You’d think that a car this plush would have included a radio and air conditioning at no extra cost, but that wasn’t the case for most lower-priced marques during the 1970s. The single-speaker AM radio you see here cost 78 bucks ($415 now), though it may have been a (slightly) less expensive dealer-installed unit. The A/C cost an extra $486, much more than the optional 460 engine would have cost, and the equivalent of $2,590 in 2022. Next time you start getting the idea that car deals were better in the old days, just think about how many formerly-optional features we now get for no extra cost in even the cheapest new cars.

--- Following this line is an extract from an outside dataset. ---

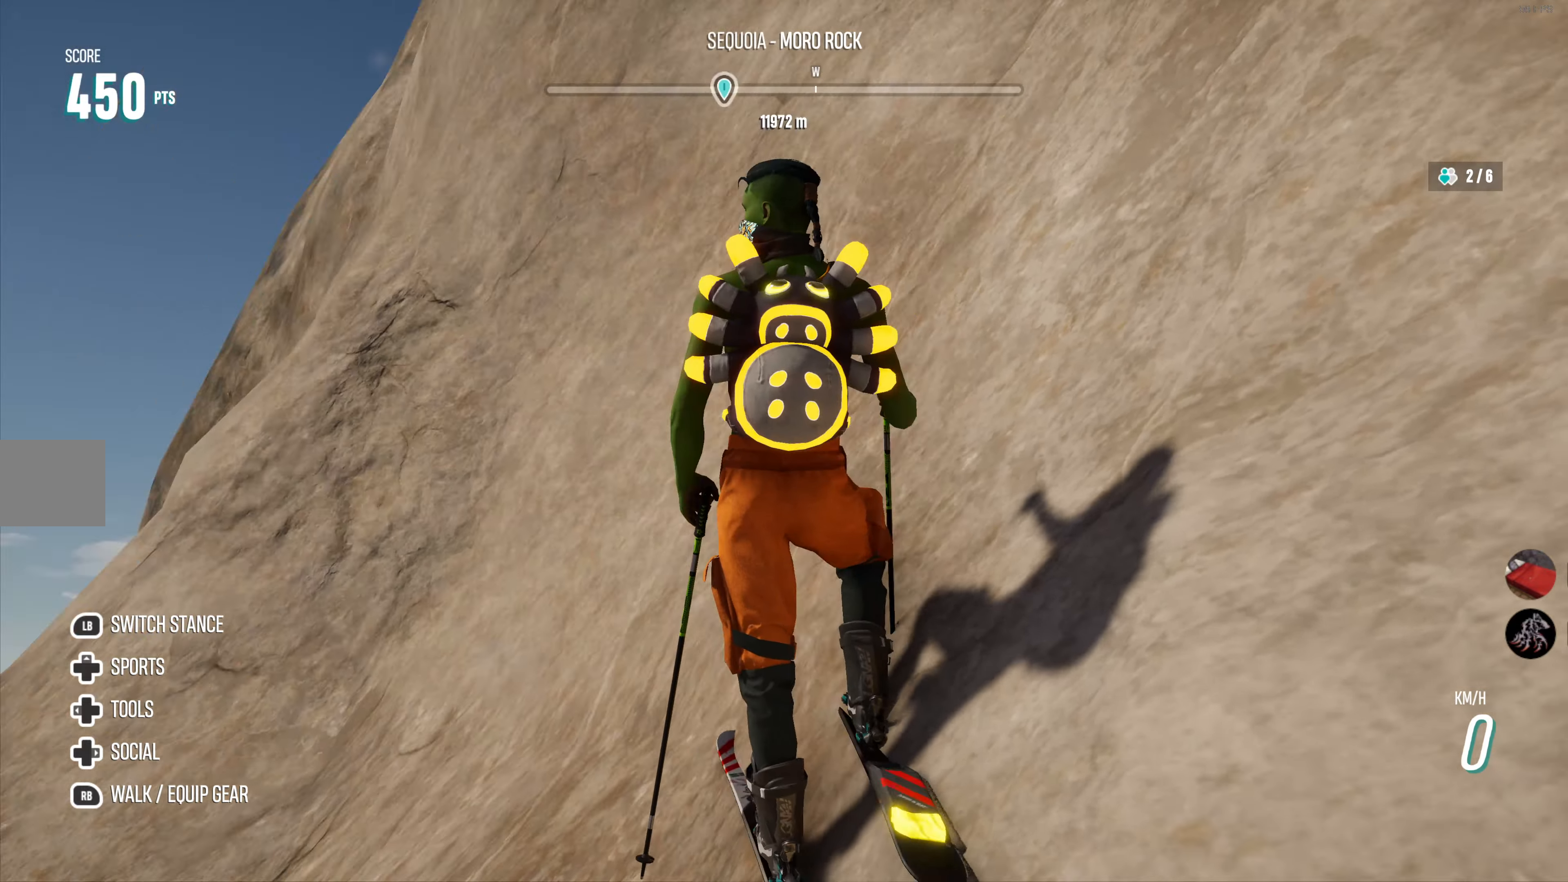
{"buttons": ["L2"], "left_stick": "center", "right_stick": "center", "events": [[17, "right_stick", "down"], [117, "right_stick", "down-right"], [283, "right_stick", "right"], [417, "right_stick", "center"]]}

There have been Ford dealerships with the Cavalier name in several locations around the country, so all I can say about this car’s origin is that it probably wasn’t sold new here in Colorado. The original door tag was indecipherable, so I wasn’t able to look up the Ford sales office that arranged initial delivery.
The college stickers come from all over. I think this car was well-traveled during its life.
Better mileage, bigger trunk, more towing capacity, and better standard features than the Impala!